Men also have a critical role to play as partners in this process. I ask you gentlemen, in your office, your business, or your institution, are women represented on the board or in key seats, in leadership functions? Are they involved in making key decisions? Are women in your organization constrained by biases that fail to encourage their full potential?
The onus is on us, all of us, to shape the future. We, those of us here today, can enable, encourage, and empower women in our spheres of influence. We can recognize unconscious bias in ourselves and in those around us. And when we recognize it, we can take that to address it. Sometimes just naming the bias, intentionally calling it out, can change its power. This is a call to action that I take very seriously both as an employer of dozens of Sri Lankans at the U.S. Embassy and as a development partner.
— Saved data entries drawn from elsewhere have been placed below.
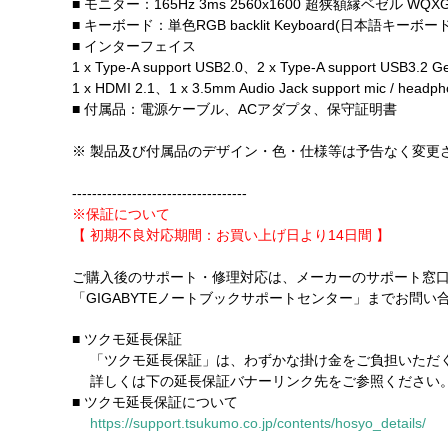
■ モニター：165Hz 3ms 2560x1600 超狭額縁ベゼル WQXG
■ キーボード：単色RGB backlit Keyboard(日本語キーボ
■ インターフェイス
1 x Type-A support USB2.0、2 x Type-A support USB3.2 
1 x HDMI 2.1、1 x 3.5mm Audio Jack support mic / head
■ 付属品：電源ケーブル、ACアダプタ、保守証明書
※ 製品及び付属品のデザイン・色・仕様等は予告なく変更
-----------------------------------
※保証について
【 初期不良対応期間：お買い上げ日より14日間 】
ご購入後のサポート・修理対応は、メーカーのサポート窓
「GIGABYTEノートブックサポートセンター」までお問い
■ ツクモ延長保証
「ツクモ延長保証」は、わずかな掛け金をご負担いただく
詳しくは下の延長保証バナーリンク先をご参照ください
■ ツクモ延長保証について
https://support.tsukumo.co.jp/contents/hosyo_details/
The United States supports ongoing skills development and entrepreneurship training programs designed to increase youth employability, particularly for young women in high-growth sectors like Tourism and ICT. For example, earlier this month USAID’s youth skills development and entrepreneurship activity YouLead facilitated two workshops for 70 ICT teachers from 53 public secondary schools in Hambantota and Nuwara Eliya. Participants learned about emerging ICT jobs, how the latest technologies impact career choices, avenues of ICT higher education, and how to talk with young women about the benefits of a career in ICT.
The solution to low female economic participation is not just to give a woman a job. It has to be about creating an environment that empowers, that allows professional growth, and to do that we must eliminate the barriers that hold women back. This is both a matter of national economic security and social equity. It is about global competitiveness and an inclusive future where no one is left behind.
Thank you very much for the opportunity to address the conference, and I wish you well over the course of the next couple of days. Thank you.